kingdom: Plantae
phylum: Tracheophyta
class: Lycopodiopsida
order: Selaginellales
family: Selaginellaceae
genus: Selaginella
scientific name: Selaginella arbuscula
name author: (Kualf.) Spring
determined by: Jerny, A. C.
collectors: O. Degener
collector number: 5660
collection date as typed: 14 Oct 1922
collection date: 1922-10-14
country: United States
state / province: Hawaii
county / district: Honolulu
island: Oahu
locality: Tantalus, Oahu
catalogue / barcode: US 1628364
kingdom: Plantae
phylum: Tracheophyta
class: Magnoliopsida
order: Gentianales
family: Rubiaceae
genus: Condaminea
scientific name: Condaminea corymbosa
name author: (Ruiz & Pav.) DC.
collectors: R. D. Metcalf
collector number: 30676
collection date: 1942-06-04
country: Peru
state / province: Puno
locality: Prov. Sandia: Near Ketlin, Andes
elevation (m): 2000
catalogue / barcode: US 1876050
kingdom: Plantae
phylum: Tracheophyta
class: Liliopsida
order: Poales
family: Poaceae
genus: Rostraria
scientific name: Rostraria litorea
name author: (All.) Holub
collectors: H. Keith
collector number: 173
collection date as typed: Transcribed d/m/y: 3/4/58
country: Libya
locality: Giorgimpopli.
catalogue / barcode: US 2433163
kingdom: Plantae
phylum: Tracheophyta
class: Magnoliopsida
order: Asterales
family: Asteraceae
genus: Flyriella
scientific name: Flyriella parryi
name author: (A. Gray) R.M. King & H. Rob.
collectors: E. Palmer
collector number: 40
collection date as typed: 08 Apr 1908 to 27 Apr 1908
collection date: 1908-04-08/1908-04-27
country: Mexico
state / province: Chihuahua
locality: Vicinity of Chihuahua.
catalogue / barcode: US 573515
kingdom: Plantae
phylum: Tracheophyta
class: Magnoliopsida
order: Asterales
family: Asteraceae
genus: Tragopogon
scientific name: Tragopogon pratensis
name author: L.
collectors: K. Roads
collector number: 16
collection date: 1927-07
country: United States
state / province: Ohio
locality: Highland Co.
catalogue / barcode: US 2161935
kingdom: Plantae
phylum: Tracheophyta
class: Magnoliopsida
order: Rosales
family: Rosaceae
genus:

══════

§ **STATED PROBLEM**
Reproduce all of the rows above with every instance of "collectors" swapped out for "collected by", keeping all other text unchanged.

§ **TASK RESPONSE**
kingdom: Plantae
phylum: Tracheophyta
class: Lycopodiopsida
order: Selaginellales
family: Selaginellaceae
genus: Selaginella
scientific name: Selaginella arbuscula
name author: (Kualf.) Spring
determined by: Jerny, A. C.
collected by: O. Degener
collector number: 5660
collection date as typed: 14 Oct 1922
collection date: 1922-10-14
country: United States
state / province: Hawaii
county / district: Honolulu
island: Oahu
locality: Tantalus, Oahu
catalogue / barcode: US 1628364
kingdom: Plantae
phylum: Tracheophyta
class: Magnoliopsida
order: Gentianales
family: Rubiaceae
genus: Condaminea
scientific name: Condaminea corymbosa
name author: (Ruiz & Pav.) DC.
collected by: R. D. Metcalf
collector number: 30676
collection date: 1942-06-04
country: Peru
state / province: Puno
locality: Prov. Sandia: Near Ketlin, Andes
elevation (m): 2000
catalogue / barcode: US 1876050
kingdom: Plantae
phylum: Tracheophyta
class: Liliopsida
order: Poales
family: Poaceae
genus: Rostraria
scientific name: Rostraria litorea
name author: (All.) Holub
collected by: H. Keith
collector number: 173
collection date as typed: Transcribed d/m/y: 3/4/58
country: Libya
locality: Giorgimpopli.
catalogue / barcode: US 2433163
kingdom: Plantae
phylum: Tracheophyta
class: Magnoliopsida
order: Asterales
family: Asteraceae
genus: Flyriella
scientific name: Flyriella parryi
name author: (A. Gray) R.M. King & H. Rob.
collected by: E. Palmer
collector number: 40
collection date as typed: 08 Apr 1908 to 27 Apr 1908
collection date: 1908-04-08/1908-04-27
country: Mexico
state / province: Chihuahua
locality: Vicinity of Chihuahua.
catalogue / barcode: US 573515
kingdom: Plantae
phylum: Tracheophyta
class: Magnoliopsida
order: Asterales
family: Asteraceae
genus: Tragopogon
scientific name: Tragopogon pratensis
name author: L.
collected by: K. Roads
collector number: 16
collection date: 1927-07
country: United States
state / province: Ohio
locality: Highland Co.
catalogue / barcode: US 2161935
kingdom: Plantae
phylum: Tracheophyta
class: Magnoliopsida
order: Rosales
family: Rosaceae
genus:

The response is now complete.